Required tasks:
• a. Answer these from the abstract on cirazoline vasoconstriction in rat perfused hindquarters:
(i) What concentration range of nifedipine was added to the physiological solution?
(ii) What dose and timing of benextramine pretreatment were used?
(iii) After which pretreatment did adding nifedipine or omitting Ca2+ further depress the maximal response to cirazoline?
• b. Turn the paragraph in the abstract on cirazoline vasoconstriction that begins "The effects of phenoxybenzamine and benextramine" into a short bulleted list that keeps its main facts.

Inhibition of vasoconstriction to cirazoline by calcium-entry blockade after phenoxybenzamine in rat perfused hindquarters.

The effects of phenoxybenzamine and benextramine were assessed with respect to the vasoconstriction to cirazoline in rat perfused hindquarters. Experiments were performed with and without restriction of inward calcium flux by addition of nifedipine (10(-9)-10(-6) M) to the standard physiological solution (PS), or by omission of calcium chloride from the PS. Addition of nifedipine or omission of Ca2+ did not affect the maximal response or potency of the selective but partial alpha 1-adrenoceptor agonist, cirazoline in rat perfused hindquarters. Upon pretreatment with phenoxybenzamine (0.03-30 micrograms/kg, i.v. at -1 h) or benextramine (1 mg/kg, i.v. at -2 h) both the slope and the maximal response to cirazoline were depressed. After phenoxybenzamine but not after benextramine the maximal response to cirazoline was depressed further upon addition of nifedipine or omission of Ca2+ from the PS. It is concluded that phenoxybenzamine selectively inhibits that part of the alpha 1-adrenoceptor mediated vasoconstriction that is independent of extracellular calcium, thereby unmasking a calcium-entry sensitive mechanism of vasoconstriction to cirazoline.

Data extract:
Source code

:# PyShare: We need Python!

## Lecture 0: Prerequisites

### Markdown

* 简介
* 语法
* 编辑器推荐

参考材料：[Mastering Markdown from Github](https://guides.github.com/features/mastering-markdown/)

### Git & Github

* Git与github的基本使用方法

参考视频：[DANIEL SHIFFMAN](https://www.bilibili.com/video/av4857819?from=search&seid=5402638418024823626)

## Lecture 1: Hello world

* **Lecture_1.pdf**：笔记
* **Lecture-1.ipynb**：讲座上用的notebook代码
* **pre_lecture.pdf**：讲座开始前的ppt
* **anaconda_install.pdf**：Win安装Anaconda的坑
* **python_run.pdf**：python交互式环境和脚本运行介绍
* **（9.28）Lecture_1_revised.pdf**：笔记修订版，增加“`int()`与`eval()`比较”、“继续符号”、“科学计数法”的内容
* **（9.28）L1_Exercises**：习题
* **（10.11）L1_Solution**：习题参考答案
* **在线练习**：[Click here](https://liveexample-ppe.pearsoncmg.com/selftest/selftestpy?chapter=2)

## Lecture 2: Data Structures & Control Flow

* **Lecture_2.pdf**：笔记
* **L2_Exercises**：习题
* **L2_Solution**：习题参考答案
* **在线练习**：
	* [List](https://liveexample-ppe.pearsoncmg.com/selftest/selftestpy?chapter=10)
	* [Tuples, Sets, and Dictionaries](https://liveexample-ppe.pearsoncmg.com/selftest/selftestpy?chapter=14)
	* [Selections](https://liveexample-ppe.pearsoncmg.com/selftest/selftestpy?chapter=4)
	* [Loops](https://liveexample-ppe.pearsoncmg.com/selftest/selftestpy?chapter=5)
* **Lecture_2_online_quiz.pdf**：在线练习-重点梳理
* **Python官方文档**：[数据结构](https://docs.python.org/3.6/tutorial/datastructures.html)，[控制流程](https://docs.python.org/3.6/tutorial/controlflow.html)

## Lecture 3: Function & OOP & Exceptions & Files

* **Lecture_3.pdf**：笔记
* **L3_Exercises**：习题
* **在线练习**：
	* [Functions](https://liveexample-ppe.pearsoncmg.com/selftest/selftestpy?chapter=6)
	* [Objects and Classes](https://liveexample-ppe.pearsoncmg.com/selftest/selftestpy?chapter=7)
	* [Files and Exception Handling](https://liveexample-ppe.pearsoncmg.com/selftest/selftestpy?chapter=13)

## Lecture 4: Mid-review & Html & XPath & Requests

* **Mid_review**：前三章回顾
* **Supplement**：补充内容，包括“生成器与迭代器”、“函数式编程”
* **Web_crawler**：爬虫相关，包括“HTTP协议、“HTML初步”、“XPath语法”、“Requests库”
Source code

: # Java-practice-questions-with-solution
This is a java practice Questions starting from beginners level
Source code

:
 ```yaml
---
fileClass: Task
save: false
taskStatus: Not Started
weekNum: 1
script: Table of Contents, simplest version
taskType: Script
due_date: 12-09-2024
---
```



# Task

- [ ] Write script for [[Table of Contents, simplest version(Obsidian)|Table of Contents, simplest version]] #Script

Responses in order:
• a.
(i) 10(-9)-10(-6) M.
(ii) 1 mg/kg, i.v. at -2 h.
(iii) Phenoxybenzamine, but not benextramine.

• b.
- Aim: assess how phenoxybenzamine and benextramine affect vasoconstriction to cirazoline, a selective but partial alpha 1-adrenoceptor agonist, in rat perfused hindquarters.
- Calcium entry was restricted by adding nifedipine (10(-9)-10(-6) M) to the physiological solution (PS) or by omitting calcium chloride from it.
- Neither nifedipine nor Ca2+ omission alone changed the maximal response or potency of cirazoline.
- Pretreatment with phenoxybenzamine (0.03-30 micrograms/kg, i.v. at -1 h) or benextramine (1 mg/kg, i.v. at -2 h) depressed both the slope and the maximal response to cirazoline.
- After phenoxybenzamine, but not benextramine, nifedipine or Ca2+ omission depressed the maximal response further.
- Conclusion: phenoxybenzamine selectively inhibits the part of alpha 1-adrenoceptor mediated vasoconstriction that is independent of extracellular calcium. This unmasks a calcium-entry sensitive mechanism of vasoconstriction to cirazoline.